This crab rangoon casserole, a noodle casserole with surimi in a creamy, cheesy sauce, and topped with crisp wonton chips, is as rich and delicious as your favorite crab Rangoon appetizer.

Crab Rangoon Casserole
This crab rangoon casserole, a noodle casserole with surimi in a creamy, cheesy sauce, and topped with crisp wonton chips, is as rich and delicious as your favorite crab Rangoon appetizer.
Ingredients
- 1 pound wide egg noodles
- 2 tablespoons butter
- 2 cups heavy cream
- 2 8 ounce packages cream cheese, softened
- 1 pound surimi crab legs cut into 1-inch pieces
- 8 ounces mozzarella cheese shredded
- 8 ounces wonton chips
- 1 bunch green onions sliced
- sweet chili sauce for garnish (optional)
Instructions
- Preheat the oven to 400 degrees F (200 degrees C). Grease a 9×13-inch casserole dish.

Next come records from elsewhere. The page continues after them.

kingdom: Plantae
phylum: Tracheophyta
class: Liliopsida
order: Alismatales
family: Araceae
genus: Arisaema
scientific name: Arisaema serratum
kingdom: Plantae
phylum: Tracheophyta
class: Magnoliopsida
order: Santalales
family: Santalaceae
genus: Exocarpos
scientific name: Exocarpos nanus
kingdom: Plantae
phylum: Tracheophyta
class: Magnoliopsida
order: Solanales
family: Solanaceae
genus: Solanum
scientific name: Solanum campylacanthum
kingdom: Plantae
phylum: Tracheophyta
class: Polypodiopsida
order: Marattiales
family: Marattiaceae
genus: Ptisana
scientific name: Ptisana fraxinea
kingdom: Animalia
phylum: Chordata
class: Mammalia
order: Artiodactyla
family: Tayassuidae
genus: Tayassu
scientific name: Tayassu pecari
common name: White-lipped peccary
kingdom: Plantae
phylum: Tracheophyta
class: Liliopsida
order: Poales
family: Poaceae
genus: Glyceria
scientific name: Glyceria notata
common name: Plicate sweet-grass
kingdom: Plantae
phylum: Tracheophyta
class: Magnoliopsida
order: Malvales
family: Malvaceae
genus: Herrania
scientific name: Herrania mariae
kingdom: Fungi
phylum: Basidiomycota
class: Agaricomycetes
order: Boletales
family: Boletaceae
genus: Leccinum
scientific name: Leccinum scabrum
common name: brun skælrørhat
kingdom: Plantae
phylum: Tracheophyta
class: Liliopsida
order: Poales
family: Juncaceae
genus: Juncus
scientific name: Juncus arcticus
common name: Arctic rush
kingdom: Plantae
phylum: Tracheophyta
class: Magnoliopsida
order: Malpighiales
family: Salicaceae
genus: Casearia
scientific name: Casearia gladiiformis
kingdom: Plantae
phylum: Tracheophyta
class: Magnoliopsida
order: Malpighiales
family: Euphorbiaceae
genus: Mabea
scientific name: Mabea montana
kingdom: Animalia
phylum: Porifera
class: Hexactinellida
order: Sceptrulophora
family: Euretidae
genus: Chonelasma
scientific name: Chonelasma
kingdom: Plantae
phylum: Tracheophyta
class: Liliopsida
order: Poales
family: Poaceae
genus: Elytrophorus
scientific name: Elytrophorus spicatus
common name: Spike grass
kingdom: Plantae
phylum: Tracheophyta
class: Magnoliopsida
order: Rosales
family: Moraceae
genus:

- Bring a large pot of salted water to a boil over high heat, add egg noodles, and cook until tender with a bite, 8 to 10 minutes. Drain; set aside.
- Add butter, heavy cream, and cream cheese to a saucepan, place over medium heat, and cook, stirring, until sauce is smooth, about 5 minutes. Remove from heat and set aside.
- Add noodles to the prepared casserole dish; top with crab and half of mozzarella. Pour sauce on top and stir to combine. Smooth out the mixture and top with remaining cheese.
- Bake in the preheated oven until casserole is golden brown and bubbly, 25 to 30 minutes. Garnish with wonton chips, green onions and sweet chili sauce if desired. Serve immediately.